3. THE MASTER’S DELIVERANCE (Luke 6:17-19)
Jesus then came down with the twelve to a level place. Along with the twelve, there were crowds of His disciples, and a crowd of Jews and Gentiles who came to hear Him and be healed. As they approached Him, “all the crowd sought to touch him, for power came out from him and healed them all” (6:19). This setting in Luke 6:17-19 provides us with a glimpse into what it will be like in Heaven. A more complete picture is recorded in Revelation 7 where there are the 144,000 (12,000 from the twelve tribes of Israel), and a large crowd from every nation, tribe, and language. They are all there in Heaven and they are learning from Christ and living a life free from sickness and suffering. This Heavenly crowd gathers to adore Christ for He is worthy of worship.
While we wait for the day to be with Christ in His coming kingdom, we are to be refreshed by the joy of gathering with God’s people, and adoring Christ now.
There is much this brief passage teaches us, but here are three lessons for us to ponder on.
The Head of the Church is Praying for His Church
We are to take great comfort from this passage because it reminds us that our Saviour Jesus Christ is praying for us. Sometimes we neglect prayer. Our life at times is marked by suffering and struggle. We are to be encouraged to know that our Saviour loves us and prays for us. He prays that we be spiritually protected and spiritually purified. Praise Him for this!
The Church consists of all sorts of people, chosen to serve Christ
The Church that Jesus is building is not bland group of people that are all the same.
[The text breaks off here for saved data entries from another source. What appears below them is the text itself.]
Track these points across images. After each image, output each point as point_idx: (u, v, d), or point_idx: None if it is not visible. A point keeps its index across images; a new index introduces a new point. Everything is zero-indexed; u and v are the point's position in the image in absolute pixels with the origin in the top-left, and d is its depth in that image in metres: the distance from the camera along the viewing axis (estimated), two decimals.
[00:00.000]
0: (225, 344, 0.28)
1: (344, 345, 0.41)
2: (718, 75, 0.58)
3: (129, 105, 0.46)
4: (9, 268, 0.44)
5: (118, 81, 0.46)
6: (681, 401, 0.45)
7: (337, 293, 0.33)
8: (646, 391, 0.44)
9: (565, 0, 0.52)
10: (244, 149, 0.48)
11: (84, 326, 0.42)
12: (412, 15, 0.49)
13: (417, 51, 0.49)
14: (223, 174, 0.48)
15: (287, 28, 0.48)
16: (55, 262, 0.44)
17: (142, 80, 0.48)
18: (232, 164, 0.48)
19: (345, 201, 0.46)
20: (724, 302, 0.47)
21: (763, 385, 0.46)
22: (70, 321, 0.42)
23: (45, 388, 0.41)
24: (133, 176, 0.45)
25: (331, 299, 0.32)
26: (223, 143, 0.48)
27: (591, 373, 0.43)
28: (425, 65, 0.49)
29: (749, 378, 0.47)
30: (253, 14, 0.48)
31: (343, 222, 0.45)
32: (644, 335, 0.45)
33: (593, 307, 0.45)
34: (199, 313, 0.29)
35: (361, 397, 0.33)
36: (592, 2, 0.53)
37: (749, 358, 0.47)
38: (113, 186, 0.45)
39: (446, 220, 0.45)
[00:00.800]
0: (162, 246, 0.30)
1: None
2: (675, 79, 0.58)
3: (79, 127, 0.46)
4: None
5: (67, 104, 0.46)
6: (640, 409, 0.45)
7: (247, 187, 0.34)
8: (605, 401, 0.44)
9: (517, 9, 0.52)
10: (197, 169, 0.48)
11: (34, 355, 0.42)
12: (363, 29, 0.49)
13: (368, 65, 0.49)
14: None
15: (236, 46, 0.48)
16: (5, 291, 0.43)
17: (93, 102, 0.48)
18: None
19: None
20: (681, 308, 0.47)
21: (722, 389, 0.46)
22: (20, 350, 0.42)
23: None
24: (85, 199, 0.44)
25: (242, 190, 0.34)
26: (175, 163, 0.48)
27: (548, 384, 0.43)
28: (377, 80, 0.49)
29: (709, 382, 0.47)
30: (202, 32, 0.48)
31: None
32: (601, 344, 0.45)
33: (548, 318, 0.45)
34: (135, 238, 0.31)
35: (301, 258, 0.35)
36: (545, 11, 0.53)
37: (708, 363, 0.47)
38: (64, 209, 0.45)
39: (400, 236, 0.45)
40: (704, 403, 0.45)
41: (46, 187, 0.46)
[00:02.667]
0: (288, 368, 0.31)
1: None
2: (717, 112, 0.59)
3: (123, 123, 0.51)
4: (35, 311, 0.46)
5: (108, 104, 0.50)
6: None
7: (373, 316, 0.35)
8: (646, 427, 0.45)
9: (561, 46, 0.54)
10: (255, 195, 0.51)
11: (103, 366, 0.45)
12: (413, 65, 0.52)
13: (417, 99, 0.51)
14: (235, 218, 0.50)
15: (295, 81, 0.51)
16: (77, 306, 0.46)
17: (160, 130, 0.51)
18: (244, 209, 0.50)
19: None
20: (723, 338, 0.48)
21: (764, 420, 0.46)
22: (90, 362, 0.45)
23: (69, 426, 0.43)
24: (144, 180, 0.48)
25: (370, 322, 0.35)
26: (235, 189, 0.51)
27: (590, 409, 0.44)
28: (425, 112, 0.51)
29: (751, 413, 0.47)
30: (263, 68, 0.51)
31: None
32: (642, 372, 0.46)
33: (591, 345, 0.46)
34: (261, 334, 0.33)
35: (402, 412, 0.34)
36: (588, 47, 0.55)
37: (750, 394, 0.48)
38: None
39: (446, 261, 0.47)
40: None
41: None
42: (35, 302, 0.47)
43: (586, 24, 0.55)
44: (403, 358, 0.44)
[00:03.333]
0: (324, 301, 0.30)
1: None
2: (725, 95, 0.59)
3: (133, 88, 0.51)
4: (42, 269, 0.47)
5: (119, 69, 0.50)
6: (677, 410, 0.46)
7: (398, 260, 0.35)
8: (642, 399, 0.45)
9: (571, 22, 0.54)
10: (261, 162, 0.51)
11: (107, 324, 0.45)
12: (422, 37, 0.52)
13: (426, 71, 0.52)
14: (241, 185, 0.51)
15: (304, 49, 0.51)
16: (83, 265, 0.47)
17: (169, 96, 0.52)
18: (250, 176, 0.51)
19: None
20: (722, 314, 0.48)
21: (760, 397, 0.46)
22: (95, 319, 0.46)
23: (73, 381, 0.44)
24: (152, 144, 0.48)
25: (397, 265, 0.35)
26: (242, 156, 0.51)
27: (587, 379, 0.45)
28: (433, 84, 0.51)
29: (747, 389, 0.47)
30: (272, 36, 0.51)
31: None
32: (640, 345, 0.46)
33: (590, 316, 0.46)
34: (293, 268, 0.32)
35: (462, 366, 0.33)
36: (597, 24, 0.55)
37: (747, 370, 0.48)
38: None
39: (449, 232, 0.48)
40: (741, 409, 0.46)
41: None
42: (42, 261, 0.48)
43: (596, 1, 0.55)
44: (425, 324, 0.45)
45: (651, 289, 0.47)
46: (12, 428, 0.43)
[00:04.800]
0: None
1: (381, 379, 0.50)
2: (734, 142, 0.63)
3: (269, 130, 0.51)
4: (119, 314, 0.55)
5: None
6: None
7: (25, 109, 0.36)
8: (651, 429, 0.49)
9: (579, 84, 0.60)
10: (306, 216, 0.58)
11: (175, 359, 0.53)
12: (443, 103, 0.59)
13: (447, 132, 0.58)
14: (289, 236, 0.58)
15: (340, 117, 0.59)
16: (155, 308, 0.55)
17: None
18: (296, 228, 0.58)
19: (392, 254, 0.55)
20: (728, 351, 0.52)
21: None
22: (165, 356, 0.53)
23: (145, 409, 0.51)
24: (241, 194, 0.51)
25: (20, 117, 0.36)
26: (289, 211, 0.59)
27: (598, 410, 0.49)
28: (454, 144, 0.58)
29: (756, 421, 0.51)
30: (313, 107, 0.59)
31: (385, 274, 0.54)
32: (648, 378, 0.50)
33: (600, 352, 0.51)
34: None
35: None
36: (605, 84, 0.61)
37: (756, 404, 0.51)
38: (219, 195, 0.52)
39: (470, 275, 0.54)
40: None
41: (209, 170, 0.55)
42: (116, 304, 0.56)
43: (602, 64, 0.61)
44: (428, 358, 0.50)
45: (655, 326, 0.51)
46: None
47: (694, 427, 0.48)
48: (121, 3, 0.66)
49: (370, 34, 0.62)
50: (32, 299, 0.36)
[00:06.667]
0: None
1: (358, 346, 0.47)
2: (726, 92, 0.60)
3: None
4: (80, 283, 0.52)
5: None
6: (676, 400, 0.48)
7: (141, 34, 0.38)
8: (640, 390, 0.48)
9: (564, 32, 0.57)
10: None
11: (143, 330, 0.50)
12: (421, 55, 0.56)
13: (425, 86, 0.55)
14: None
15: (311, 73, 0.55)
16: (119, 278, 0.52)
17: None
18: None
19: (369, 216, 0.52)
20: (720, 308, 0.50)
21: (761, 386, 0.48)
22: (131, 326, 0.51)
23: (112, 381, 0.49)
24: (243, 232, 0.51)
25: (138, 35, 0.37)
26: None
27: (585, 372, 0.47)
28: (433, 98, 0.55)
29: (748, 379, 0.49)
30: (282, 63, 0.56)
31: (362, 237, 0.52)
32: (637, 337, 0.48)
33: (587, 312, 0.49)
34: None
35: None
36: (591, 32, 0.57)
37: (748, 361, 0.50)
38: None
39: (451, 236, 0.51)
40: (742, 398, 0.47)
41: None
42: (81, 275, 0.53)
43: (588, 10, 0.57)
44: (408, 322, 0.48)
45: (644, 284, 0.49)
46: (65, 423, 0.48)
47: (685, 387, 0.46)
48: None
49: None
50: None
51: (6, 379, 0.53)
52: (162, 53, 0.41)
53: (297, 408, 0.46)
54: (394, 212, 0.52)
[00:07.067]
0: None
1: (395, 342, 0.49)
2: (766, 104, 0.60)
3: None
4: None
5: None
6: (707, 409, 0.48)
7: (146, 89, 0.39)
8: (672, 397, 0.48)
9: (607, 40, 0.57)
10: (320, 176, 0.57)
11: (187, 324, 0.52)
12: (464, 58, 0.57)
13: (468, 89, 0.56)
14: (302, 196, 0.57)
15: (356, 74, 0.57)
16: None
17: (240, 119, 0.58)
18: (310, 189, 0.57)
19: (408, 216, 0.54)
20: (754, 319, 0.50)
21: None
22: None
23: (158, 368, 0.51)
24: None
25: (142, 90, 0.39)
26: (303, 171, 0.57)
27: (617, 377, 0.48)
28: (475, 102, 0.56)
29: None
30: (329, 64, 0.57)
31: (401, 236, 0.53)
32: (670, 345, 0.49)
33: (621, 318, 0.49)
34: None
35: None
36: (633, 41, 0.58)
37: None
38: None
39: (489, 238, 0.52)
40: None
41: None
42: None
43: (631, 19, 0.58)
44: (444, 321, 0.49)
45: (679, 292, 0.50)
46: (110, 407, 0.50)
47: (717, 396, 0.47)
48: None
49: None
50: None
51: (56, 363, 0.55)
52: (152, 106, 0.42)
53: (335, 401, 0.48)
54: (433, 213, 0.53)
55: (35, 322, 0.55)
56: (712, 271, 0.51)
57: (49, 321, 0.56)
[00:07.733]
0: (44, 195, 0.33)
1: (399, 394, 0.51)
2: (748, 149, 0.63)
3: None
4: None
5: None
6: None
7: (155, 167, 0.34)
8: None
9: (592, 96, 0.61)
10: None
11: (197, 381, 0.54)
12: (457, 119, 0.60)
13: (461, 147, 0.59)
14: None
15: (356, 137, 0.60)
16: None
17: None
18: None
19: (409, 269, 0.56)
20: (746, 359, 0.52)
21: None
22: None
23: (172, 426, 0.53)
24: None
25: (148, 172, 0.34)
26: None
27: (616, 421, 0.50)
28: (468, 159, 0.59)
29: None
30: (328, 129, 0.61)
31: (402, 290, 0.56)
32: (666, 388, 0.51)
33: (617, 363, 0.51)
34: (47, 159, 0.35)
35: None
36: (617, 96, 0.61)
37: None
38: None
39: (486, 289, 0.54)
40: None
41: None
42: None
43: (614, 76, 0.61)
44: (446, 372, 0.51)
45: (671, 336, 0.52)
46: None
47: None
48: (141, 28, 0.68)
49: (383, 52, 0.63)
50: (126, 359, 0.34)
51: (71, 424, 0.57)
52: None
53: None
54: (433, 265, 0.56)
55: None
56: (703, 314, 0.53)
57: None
It is diverse group of people from every tribe, language, and nation. The purpose of this diverse group is to pursue unity and serve Christ as a people loving their Lord.
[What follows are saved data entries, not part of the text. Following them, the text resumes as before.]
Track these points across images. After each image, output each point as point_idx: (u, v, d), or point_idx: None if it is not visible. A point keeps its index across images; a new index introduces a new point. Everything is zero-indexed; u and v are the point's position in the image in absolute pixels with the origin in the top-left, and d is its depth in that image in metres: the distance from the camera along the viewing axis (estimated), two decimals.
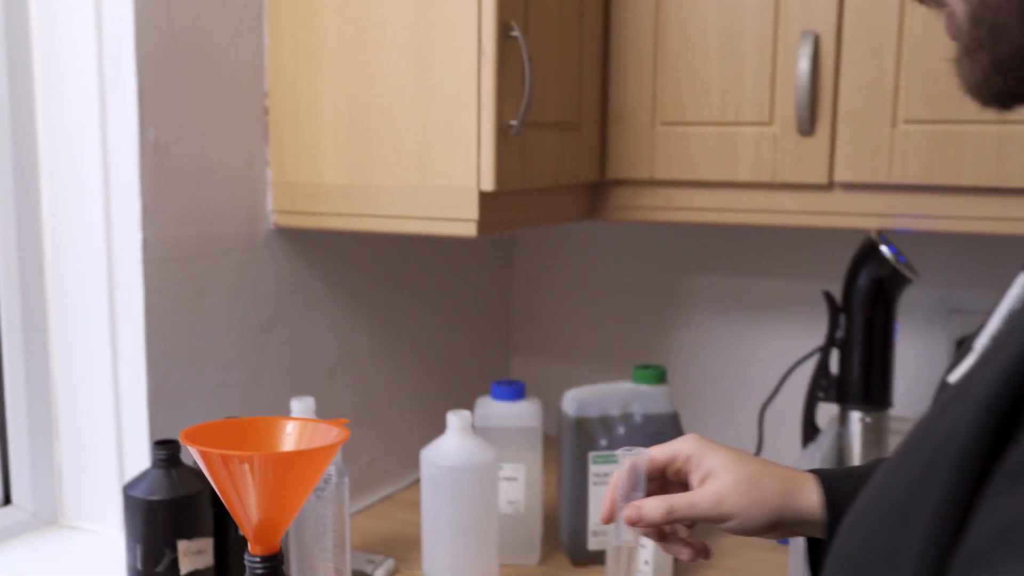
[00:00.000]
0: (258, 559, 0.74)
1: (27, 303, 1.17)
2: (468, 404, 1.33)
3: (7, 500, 1.20)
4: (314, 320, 1.38)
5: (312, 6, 1.22)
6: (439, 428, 1.18)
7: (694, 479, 0.80)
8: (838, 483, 0.78)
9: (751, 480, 0.77)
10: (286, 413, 1.15)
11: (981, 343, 0.54)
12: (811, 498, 0.77)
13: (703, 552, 0.83)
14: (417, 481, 1.62)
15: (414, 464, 1.60)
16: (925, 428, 0.50)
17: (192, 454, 0.73)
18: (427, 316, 1.63)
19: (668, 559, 1.23)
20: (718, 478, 0.78)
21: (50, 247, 1.17)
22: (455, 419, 1.12)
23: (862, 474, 0.78)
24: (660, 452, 0.81)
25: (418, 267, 1.59)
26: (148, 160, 1.11)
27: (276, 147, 1.27)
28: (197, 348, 1.19)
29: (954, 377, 0.54)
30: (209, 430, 0.76)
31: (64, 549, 1.16)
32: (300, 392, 1.29)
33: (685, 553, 0.82)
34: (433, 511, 1.13)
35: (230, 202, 1.23)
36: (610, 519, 0.81)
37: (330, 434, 0.76)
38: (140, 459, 1.15)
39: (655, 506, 0.77)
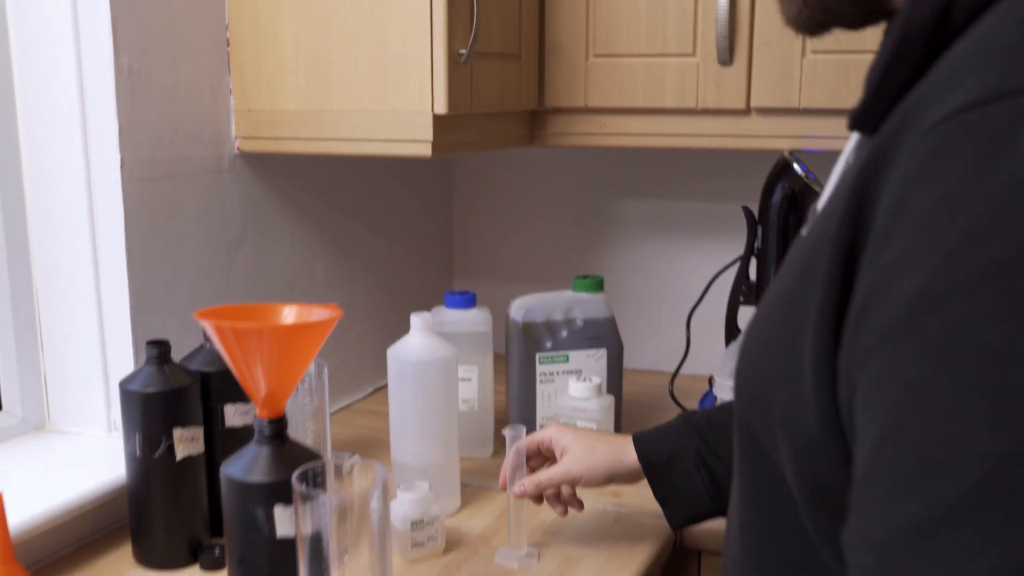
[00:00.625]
0: (266, 421, 0.85)
1: (9, 225, 1.24)
2: None
3: None
4: (276, 240, 1.48)
5: None
6: (389, 342, 1.29)
7: (557, 455, 1.15)
8: (647, 442, 1.12)
9: (590, 450, 1.12)
10: None
11: (821, 203, 0.64)
12: (631, 456, 1.11)
13: (575, 507, 1.19)
14: (372, 391, 1.74)
15: (368, 376, 1.72)
16: (787, 269, 0.59)
17: (207, 329, 0.84)
18: (376, 238, 1.73)
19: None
20: (569, 453, 1.13)
21: (29, 171, 1.24)
22: (418, 320, 1.24)
23: (667, 429, 1.12)
24: (531, 439, 1.16)
25: (367, 191, 1.70)
26: (123, 85, 1.19)
27: (238, 76, 1.36)
28: (171, 264, 1.28)
29: (804, 229, 0.64)
30: (218, 313, 0.86)
31: (53, 451, 1.25)
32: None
33: (558, 509, 1.18)
34: (400, 404, 1.24)
35: (197, 127, 1.31)
36: (505, 488, 1.15)
37: (324, 314, 0.88)
38: (122, 366, 1.24)
39: (529, 482, 1.13)
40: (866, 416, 0.45)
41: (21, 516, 1.04)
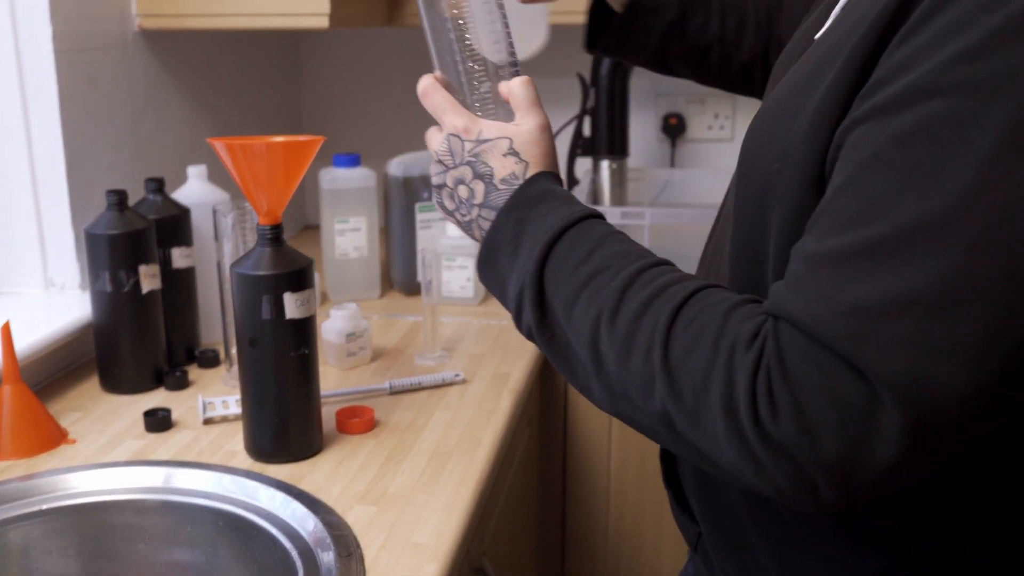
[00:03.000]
0: (268, 227, 1.05)
1: None
2: None
3: None
4: (171, 113, 1.61)
5: None
6: None
7: None
8: None
9: None
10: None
11: (836, 11, 0.69)
12: None
13: None
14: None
15: None
16: (812, 50, 0.66)
17: (219, 150, 1.01)
18: (242, 111, 1.88)
19: None
20: None
21: None
22: (193, 169, 1.42)
23: None
24: None
25: (235, 67, 1.84)
26: None
27: None
28: (93, 132, 1.40)
29: (819, 34, 0.70)
30: (221, 142, 1.04)
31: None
32: (167, 169, 1.54)
33: None
34: None
35: (106, 4, 1.42)
36: None
37: (310, 137, 1.07)
38: (60, 227, 1.36)
39: None
40: (838, 168, 0.56)
41: None
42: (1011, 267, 0.51)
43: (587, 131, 1.81)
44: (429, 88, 0.82)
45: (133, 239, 1.24)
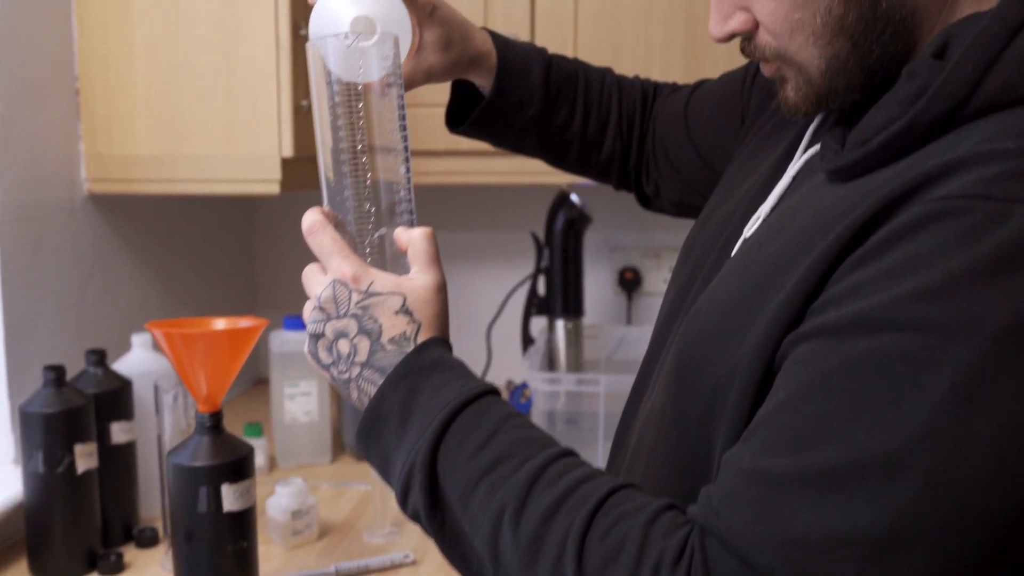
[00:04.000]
0: (207, 415, 1.01)
1: None
2: None
3: None
4: (118, 275, 1.58)
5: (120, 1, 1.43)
6: None
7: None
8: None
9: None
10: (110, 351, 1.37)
11: (765, 210, 0.71)
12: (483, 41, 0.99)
13: None
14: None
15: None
16: (749, 254, 0.66)
17: (158, 339, 0.98)
18: (193, 273, 1.86)
19: None
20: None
21: None
22: (137, 338, 1.38)
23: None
24: None
25: (185, 229, 1.82)
26: None
27: (88, 123, 1.46)
28: (36, 300, 1.37)
29: (749, 232, 0.71)
30: (161, 326, 1.01)
31: None
32: (112, 336, 1.50)
33: None
34: None
35: (53, 171, 1.41)
36: None
37: (251, 322, 1.04)
38: None
39: None
40: (780, 381, 0.56)
41: None
42: (956, 514, 0.50)
43: (542, 289, 1.81)
44: (316, 226, 0.73)
45: (69, 417, 1.19)
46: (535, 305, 1.81)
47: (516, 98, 1.00)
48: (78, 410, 1.20)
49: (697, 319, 0.68)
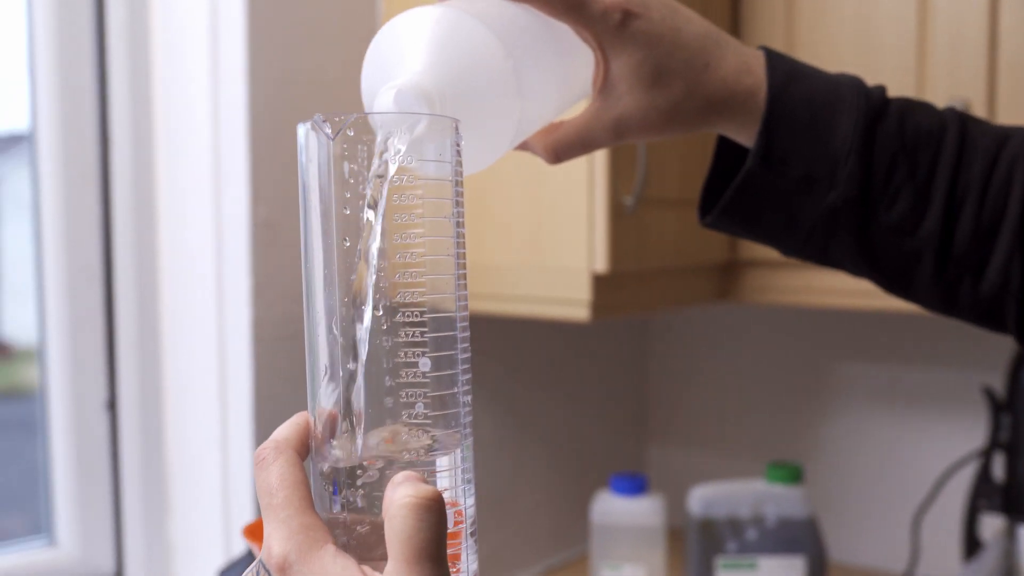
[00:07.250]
0: None
1: (145, 385, 1.18)
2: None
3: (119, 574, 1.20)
4: None
5: None
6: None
7: None
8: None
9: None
10: None
11: None
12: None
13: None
14: (542, 572, 1.54)
15: (538, 554, 1.52)
16: None
17: (253, 549, 0.69)
18: (552, 402, 1.56)
19: None
20: None
21: (167, 328, 1.18)
22: None
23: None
24: None
25: (541, 350, 1.53)
26: (259, 237, 1.11)
27: None
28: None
29: None
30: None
31: None
32: None
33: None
34: None
35: None
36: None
37: None
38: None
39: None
40: None
41: None
42: None
43: (998, 473, 1.21)
44: (266, 451, 0.46)
45: None
46: (985, 495, 1.22)
47: (801, 169, 0.59)
48: None
49: None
The Message of the Church is Christ
As the Church, we are to point people to Christ. Each church may be different and have differencing views on some things. But there is one thing we must all be clear on. We are to make much of Jesus Christ. The Church is not about our preferences, our priorities, or our personalities. It is about Christ. He is our Lord and He is our life. We are to learn about Him, live for Him, and long for Him.